_Job item:_
Would you please return the line containing "start, Gpe: 41 -> 30" and all the lines after it through the end of the records below, unchanged and on their own?

_Extracted entries:_
↓↓↓
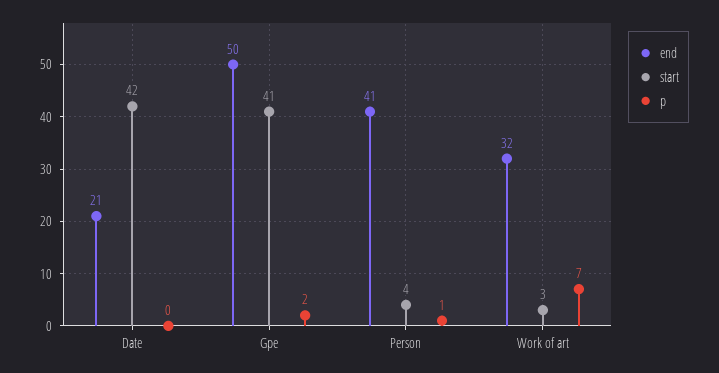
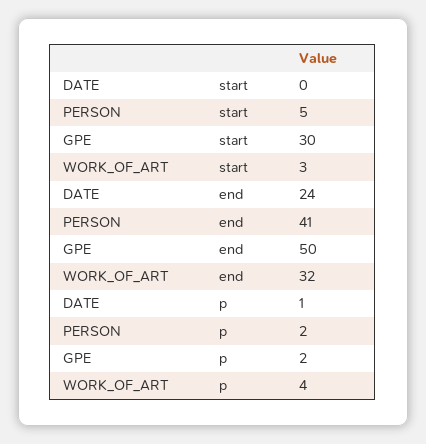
end, Date: 21 -> 24
start, Date: 42 -> 0
p, Date: 0 -> 1
start, Gpe: 41 -> 30
start, Person: 4 -> 5
p, Person: 1 -> 2
p, Work of art: 7 -> 4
↑↑↑
_Output:_
start, Gpe: 41 -> 30
start, Person: 4 -> 5
p, Person: 1 -> 2
p, Work of art: 7 -> 4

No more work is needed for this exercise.